Melihat darah yang menetes dari sudut bibir Yoora membuat tenggorokan ke-10 vampir di kamar Tao itu mengering seketika. Mereka semua sama-sama butuh dibasahi.

“Ehm.” Sehun berusaha membasahi tenggorokannya dengan menelan air liurnya berkali-kali, tapi tak berhasil. Tenggorokannya membutuhkan cairan kental berwarna merah berbau anyir yang disebut darah.

Hyunghh… aku tidak tahan lagi.” vampir termuda itu melangkah perlahan mendekati Yoora yang masih berciuman dengan Tao, tapi Baekhyun dengan cepat mendorong adiknya itu menjauh dari Yoora.

“Aku juga…” lensa mata Chanyeol menyala, terbutakan oleh bau darah yang sedaritadi menggoda sistem pernafasannya.

“Kai-ya! Cepat bawa mereka jauh-jauh dari sini!” ucap Suho yang juga berusaha keras melawan nafsunya.

“Ma-maaf, Hyung… Aku juga tidak bisa menahannya… darah itu…”

“Diamlah! Kalian semua mengganggu konsentrasiku!” amuk Xiumin, ia masih sibuk merapikan jahitan di luka Tao.

“Siapa saja, asal jangan Yoora.” ucap Baekhyun tiba-tiba.

Sehun tertawa, lebih seperti mencibir. “Dia bukan hanya milikmu, Hyung! Berhentilah bersikap seolah-olah kau yang paling benar di sini! Mari kita nikmati saja darahnya bersama-sama!”

“Berhenti bicara omong kosong di depanku, atau kurobek tenggorokanmu!”

Tangan Dio mengepal,

“Dasar jalang. Sudah kukatakan padamu untuk pergi dari tempat ini, tapi ternyata kau sama sekali tak mendengarkanku.” Gumamnya yang terdengar jelas di telinga Yoora dan Baekhyun.

Yoora melepas ciumannya dan menunduk, menyisakan Tao yang merintih kesakitan. Tangan Baekhyun mengepal kuat, siapa sebenarnya yang Dio panggil ‘jalang’?

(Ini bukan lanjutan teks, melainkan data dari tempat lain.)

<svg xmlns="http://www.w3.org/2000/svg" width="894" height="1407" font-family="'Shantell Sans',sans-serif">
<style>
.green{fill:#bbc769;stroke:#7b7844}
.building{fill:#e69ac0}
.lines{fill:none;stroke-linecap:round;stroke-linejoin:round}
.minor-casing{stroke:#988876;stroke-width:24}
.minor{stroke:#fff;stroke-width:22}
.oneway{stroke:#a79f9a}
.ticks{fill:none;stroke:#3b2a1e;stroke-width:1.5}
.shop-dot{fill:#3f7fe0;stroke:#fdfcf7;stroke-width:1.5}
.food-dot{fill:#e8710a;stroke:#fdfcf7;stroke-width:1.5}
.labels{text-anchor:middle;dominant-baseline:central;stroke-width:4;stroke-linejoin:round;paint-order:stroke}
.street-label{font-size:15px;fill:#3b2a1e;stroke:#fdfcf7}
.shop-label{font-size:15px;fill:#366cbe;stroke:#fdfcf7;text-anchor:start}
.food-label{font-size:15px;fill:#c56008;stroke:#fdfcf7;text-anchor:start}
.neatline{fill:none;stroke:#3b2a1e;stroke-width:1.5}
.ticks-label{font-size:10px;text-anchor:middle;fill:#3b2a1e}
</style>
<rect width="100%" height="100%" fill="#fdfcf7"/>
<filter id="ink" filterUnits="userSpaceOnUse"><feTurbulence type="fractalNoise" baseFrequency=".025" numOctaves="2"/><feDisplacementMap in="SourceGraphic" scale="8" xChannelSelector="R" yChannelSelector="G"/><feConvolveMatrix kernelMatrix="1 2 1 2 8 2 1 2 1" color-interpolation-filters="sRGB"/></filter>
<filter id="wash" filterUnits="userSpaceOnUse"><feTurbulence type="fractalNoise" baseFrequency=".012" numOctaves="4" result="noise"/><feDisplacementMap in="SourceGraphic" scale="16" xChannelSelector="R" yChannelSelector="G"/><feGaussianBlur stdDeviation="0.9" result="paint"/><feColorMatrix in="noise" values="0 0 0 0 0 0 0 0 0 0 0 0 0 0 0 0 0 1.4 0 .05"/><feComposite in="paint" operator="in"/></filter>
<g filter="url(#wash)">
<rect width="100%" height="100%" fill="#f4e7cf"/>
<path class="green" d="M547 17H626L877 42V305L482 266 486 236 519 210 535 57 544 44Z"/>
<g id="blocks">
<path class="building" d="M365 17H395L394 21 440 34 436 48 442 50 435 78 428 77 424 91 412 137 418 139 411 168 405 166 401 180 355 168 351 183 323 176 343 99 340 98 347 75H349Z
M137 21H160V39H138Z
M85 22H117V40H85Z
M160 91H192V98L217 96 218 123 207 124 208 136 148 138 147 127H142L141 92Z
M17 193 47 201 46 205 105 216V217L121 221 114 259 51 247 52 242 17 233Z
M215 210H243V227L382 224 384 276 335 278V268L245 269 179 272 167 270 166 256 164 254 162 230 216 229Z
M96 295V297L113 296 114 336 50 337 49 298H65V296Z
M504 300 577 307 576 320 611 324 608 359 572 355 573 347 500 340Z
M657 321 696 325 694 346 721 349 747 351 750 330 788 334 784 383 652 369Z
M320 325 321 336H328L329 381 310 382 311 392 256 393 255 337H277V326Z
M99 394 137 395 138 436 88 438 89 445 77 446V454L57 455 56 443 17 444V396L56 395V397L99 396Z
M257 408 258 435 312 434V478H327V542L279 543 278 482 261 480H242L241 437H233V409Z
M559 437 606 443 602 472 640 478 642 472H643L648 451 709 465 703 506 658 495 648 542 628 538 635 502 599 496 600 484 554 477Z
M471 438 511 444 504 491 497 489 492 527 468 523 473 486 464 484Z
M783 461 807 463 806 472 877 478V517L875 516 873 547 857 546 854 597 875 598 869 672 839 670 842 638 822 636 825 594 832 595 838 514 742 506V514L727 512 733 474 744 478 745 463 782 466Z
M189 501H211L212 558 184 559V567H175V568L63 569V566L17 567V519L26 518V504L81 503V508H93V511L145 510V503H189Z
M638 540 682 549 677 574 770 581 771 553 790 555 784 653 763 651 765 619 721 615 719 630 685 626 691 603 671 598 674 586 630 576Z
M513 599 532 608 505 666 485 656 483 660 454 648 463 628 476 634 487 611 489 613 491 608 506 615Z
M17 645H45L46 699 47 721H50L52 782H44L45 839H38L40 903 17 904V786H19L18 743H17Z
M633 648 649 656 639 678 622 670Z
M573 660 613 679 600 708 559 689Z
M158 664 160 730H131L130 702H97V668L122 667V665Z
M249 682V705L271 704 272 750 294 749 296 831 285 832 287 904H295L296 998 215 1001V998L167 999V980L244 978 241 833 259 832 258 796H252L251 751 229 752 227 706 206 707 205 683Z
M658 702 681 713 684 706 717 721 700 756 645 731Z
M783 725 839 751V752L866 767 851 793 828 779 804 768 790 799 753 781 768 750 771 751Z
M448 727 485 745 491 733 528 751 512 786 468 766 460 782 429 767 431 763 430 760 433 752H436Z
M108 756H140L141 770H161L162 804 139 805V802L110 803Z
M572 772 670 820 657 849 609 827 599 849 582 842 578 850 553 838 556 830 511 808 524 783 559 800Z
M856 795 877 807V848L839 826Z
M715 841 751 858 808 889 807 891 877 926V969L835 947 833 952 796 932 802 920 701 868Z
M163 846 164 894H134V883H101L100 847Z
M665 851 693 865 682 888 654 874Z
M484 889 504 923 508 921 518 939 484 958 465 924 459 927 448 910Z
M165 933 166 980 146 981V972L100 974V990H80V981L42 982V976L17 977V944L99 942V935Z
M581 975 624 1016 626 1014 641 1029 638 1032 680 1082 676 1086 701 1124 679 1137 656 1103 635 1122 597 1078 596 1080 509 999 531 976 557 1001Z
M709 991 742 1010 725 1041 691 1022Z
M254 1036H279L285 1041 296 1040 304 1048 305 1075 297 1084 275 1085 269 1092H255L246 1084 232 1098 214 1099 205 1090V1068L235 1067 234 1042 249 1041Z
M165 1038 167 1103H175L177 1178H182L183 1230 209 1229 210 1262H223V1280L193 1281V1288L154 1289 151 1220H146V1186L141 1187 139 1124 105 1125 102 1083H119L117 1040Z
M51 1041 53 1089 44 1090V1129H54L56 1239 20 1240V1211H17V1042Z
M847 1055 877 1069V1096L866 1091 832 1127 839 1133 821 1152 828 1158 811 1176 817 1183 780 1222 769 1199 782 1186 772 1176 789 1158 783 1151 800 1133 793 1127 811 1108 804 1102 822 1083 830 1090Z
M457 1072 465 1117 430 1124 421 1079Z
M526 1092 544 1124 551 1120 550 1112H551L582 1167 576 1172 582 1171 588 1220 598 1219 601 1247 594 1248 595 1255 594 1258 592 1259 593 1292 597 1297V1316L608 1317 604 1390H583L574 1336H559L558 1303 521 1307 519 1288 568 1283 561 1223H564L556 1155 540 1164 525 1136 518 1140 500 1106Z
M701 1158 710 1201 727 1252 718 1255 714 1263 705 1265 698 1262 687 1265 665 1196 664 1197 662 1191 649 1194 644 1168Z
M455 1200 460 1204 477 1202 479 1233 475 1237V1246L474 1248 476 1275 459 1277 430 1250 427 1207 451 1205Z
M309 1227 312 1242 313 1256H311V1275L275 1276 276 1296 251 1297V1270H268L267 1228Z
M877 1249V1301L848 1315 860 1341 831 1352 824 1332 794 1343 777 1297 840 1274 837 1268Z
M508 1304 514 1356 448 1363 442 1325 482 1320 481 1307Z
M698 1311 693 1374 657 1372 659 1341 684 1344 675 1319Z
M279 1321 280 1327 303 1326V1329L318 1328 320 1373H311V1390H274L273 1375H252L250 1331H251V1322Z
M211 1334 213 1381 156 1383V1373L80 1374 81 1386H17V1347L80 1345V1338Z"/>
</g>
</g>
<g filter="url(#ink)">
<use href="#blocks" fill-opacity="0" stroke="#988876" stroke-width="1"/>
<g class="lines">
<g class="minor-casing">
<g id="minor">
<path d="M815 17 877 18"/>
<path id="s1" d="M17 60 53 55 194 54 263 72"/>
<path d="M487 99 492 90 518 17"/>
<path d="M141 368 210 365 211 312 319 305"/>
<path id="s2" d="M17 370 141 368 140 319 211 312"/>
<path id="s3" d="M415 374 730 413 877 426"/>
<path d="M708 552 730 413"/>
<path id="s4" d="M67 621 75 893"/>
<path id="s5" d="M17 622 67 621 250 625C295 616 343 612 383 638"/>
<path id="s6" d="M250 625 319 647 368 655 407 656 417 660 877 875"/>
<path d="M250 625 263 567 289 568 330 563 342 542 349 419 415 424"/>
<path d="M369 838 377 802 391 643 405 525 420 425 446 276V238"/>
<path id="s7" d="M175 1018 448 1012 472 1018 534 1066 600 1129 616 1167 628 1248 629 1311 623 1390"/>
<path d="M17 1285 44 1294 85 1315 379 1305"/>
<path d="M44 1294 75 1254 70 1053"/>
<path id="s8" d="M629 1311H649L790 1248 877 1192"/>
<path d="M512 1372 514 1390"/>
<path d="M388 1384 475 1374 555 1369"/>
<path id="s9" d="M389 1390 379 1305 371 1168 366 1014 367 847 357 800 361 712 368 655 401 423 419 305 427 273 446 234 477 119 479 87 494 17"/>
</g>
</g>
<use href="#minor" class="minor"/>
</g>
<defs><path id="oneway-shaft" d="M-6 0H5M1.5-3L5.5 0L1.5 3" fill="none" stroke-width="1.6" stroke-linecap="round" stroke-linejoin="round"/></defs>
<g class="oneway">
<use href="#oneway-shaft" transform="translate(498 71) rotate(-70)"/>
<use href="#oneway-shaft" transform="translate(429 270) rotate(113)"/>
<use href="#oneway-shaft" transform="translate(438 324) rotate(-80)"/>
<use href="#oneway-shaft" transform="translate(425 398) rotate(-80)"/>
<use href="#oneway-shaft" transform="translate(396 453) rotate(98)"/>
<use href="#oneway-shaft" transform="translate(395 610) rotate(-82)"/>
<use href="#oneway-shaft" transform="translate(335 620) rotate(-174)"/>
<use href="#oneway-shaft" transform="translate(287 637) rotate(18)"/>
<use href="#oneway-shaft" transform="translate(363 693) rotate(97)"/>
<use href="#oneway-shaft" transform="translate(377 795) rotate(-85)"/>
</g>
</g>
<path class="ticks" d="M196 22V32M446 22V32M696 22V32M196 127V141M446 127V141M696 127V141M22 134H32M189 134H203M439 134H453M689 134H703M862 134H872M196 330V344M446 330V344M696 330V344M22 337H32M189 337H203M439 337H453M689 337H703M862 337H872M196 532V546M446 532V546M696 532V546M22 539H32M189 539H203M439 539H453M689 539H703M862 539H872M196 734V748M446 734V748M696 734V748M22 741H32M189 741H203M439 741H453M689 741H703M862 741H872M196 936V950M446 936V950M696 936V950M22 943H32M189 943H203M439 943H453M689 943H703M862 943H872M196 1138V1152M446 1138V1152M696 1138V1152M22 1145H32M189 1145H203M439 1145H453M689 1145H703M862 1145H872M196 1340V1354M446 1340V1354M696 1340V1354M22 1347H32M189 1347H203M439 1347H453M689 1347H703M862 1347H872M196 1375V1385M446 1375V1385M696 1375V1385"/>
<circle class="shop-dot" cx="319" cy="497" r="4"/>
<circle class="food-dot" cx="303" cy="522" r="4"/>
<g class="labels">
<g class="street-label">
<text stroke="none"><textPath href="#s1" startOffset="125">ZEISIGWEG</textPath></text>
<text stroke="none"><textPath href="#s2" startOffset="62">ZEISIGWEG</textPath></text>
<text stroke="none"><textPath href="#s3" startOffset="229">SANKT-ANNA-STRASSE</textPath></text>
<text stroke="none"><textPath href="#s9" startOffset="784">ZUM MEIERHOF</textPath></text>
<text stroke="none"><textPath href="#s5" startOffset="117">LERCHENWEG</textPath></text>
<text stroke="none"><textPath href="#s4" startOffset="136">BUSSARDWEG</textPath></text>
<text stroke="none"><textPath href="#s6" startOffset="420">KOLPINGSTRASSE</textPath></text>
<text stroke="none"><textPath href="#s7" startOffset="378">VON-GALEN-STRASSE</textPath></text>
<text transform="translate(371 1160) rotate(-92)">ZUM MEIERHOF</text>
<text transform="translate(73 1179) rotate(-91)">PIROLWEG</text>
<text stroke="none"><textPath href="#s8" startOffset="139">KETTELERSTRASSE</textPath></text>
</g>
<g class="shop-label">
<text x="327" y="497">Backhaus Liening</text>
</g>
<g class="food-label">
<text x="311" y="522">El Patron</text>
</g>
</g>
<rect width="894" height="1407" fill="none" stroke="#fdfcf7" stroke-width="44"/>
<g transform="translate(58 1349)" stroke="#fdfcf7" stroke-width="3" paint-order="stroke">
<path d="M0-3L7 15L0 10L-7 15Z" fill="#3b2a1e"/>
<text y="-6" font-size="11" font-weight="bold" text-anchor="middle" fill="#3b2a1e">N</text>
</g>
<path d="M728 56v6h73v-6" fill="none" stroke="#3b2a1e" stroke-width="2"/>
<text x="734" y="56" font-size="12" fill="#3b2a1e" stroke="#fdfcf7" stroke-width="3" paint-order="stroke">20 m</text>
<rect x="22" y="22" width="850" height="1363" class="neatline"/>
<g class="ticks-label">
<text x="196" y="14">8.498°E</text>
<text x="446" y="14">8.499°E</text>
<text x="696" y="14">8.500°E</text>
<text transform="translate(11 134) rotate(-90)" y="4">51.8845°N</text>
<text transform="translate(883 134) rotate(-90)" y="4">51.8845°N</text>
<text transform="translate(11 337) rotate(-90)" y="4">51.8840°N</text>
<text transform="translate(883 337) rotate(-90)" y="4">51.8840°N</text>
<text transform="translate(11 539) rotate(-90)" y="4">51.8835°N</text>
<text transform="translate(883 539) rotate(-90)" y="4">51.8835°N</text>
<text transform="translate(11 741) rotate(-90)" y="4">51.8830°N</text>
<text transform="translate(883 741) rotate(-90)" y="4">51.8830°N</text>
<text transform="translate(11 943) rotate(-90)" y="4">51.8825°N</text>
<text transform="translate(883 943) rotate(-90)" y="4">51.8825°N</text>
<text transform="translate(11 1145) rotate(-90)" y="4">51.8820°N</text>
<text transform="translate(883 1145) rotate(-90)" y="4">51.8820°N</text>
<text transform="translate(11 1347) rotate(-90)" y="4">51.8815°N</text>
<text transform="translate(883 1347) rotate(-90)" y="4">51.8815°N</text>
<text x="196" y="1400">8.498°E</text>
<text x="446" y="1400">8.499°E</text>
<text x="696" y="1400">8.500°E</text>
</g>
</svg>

“Aku memang jalang.” airmata Yoora menetes, bibirnya terlihat bengkak dengan sisa darah yang mulai mengering di sudut bibirnya.

“Yak! Kau ini apa-apaan?!” bentak Baekhyun tak terima akan pengakuan Yoora barusan.

“Aku pernah hampir diperkosa, berciuman berkali-kali dengan lelaki yang berbeda, dan bahkan sekarang, aku sudah berani menawarkan tubuhku sendiri sebagai imbalan. Kurang apa lagi untukku disebut jalang?”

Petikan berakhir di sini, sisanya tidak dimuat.